O Bradesco anunciou um aumento de capital privado de até R$ 10 bilhões, estratégia desenhada para reforçar o colchão de capital da instituição e dar continuidade ao seu plano de transformação. A operação será realizada por meio da emissão de até 604,9 milhões de novas ações, com um desconto de 4% em relação ao preço de fechamento anterior. Para garantir a viabilidade do aporte, os acionistas controladores asseguraram a subscrição de R$ 8 bilhões, enquanto o banco antecipou o pagamento de R$ 6,5 bilhões em Juros sobre Capital Próprio (JCP) para facilitar a participação dos investidores.

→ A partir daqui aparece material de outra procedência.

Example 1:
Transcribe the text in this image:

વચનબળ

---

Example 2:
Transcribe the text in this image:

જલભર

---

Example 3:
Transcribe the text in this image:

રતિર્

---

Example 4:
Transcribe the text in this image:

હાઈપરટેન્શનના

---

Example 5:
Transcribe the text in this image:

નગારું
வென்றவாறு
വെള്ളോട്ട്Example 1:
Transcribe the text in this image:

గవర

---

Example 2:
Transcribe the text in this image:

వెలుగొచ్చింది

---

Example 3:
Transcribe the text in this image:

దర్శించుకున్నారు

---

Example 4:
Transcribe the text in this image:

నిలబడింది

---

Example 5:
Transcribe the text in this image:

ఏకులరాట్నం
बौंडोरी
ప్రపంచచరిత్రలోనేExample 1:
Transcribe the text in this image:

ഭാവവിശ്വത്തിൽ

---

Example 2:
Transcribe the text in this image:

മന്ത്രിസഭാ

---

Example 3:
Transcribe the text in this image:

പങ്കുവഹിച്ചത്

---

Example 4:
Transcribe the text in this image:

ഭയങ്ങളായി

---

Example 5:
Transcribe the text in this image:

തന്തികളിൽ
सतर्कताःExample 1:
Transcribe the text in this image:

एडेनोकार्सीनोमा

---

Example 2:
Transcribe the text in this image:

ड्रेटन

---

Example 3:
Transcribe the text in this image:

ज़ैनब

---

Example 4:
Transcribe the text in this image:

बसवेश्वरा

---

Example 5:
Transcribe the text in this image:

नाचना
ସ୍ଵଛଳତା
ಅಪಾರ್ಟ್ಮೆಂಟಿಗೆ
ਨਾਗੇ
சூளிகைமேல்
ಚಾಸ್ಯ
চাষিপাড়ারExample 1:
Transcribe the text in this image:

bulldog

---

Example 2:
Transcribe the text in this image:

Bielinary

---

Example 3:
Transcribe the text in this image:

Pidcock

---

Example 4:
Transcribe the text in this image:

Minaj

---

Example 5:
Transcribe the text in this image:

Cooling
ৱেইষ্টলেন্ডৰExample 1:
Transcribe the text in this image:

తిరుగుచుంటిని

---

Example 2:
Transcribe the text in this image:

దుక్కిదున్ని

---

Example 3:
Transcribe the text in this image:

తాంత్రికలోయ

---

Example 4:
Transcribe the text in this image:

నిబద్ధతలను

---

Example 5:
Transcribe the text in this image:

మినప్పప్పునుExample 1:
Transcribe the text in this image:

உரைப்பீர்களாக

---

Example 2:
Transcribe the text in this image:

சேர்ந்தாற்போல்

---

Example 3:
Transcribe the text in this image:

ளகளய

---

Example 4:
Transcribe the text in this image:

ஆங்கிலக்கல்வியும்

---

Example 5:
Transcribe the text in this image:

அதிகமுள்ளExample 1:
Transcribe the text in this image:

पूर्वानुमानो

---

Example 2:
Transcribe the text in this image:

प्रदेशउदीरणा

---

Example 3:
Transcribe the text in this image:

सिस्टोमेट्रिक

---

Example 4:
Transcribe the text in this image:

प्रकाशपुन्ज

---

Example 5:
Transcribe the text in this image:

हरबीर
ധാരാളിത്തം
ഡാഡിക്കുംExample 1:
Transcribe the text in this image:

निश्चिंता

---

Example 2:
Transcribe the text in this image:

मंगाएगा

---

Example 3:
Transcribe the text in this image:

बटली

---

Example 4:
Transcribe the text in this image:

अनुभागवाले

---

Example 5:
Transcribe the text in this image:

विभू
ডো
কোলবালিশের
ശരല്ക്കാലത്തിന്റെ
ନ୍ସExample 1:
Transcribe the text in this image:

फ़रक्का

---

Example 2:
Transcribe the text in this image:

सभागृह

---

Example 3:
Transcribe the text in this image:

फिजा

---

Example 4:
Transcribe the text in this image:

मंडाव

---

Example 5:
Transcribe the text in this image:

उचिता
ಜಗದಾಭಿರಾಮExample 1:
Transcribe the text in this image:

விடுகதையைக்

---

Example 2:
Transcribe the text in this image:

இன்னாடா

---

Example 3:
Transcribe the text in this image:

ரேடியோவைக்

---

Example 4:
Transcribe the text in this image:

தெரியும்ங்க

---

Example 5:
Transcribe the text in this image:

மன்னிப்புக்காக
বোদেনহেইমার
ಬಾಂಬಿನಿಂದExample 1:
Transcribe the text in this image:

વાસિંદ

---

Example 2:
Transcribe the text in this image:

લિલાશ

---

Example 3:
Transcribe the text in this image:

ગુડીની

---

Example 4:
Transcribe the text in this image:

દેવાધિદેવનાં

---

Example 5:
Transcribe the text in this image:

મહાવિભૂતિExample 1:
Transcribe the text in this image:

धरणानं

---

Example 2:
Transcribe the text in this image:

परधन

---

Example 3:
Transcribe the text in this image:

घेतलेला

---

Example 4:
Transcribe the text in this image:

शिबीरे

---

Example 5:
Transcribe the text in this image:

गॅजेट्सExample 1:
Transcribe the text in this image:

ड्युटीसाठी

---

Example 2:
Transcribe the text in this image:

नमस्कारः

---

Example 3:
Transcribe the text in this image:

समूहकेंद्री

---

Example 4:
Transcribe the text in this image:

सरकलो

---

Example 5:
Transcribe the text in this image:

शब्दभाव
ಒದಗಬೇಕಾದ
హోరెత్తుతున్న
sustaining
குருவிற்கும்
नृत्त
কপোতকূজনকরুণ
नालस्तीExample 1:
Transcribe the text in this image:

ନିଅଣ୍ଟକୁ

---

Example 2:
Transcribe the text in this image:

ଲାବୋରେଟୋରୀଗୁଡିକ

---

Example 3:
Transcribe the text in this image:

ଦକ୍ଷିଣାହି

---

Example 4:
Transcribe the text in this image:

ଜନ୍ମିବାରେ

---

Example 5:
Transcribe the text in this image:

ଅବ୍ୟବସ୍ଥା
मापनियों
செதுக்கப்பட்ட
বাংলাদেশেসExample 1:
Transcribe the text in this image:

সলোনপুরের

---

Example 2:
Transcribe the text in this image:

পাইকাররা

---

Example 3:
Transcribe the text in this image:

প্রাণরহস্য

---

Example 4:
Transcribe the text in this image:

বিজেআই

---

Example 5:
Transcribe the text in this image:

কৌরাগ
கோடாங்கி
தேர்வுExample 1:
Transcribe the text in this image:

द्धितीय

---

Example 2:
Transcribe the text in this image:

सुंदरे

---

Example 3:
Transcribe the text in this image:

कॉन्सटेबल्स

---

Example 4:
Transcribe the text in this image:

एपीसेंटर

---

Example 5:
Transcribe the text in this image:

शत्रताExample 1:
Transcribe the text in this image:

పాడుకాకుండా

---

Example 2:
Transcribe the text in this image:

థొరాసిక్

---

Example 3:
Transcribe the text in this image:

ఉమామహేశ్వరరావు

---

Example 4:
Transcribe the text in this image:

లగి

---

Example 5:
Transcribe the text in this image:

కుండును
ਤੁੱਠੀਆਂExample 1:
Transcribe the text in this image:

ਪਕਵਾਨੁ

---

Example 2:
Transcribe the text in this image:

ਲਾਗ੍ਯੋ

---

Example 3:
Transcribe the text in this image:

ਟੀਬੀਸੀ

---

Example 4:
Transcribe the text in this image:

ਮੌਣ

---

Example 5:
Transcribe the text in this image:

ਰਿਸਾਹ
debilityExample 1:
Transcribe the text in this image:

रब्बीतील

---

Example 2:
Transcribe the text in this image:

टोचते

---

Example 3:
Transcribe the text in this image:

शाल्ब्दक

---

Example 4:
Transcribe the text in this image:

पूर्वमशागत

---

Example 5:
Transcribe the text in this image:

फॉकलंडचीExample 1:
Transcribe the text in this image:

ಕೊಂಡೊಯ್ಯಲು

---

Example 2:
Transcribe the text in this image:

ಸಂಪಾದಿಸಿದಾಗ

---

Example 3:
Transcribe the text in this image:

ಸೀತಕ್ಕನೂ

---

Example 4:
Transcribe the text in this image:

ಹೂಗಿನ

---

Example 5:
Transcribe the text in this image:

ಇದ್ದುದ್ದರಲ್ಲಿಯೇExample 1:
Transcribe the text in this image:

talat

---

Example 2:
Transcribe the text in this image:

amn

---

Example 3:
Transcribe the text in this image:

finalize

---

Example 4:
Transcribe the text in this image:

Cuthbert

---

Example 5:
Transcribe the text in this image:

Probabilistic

A iniciativa gerou reações distintas entre analistas do mercado financeiro. Enquanto instituições como Citi, JPMorgan e BTG Pactual avaliaram a medida como um passo estratégico para fortalecer o balanço e acelerar a monetização de créditos tributários, o Goldman Sachs questionou a necessidade da operação diante de reforços de capital realizados anteriormente. O movimento, que ocorre em um cenário de pressão por juros elevados e inadimplência, divide especialistas: parte do mercado enxerga o aporte como uma oportunidade de investimento, enquanto outros o interpretam como uma medida defensiva para blindar o caixa da instituição diante da deterioração de indicadores econômicos.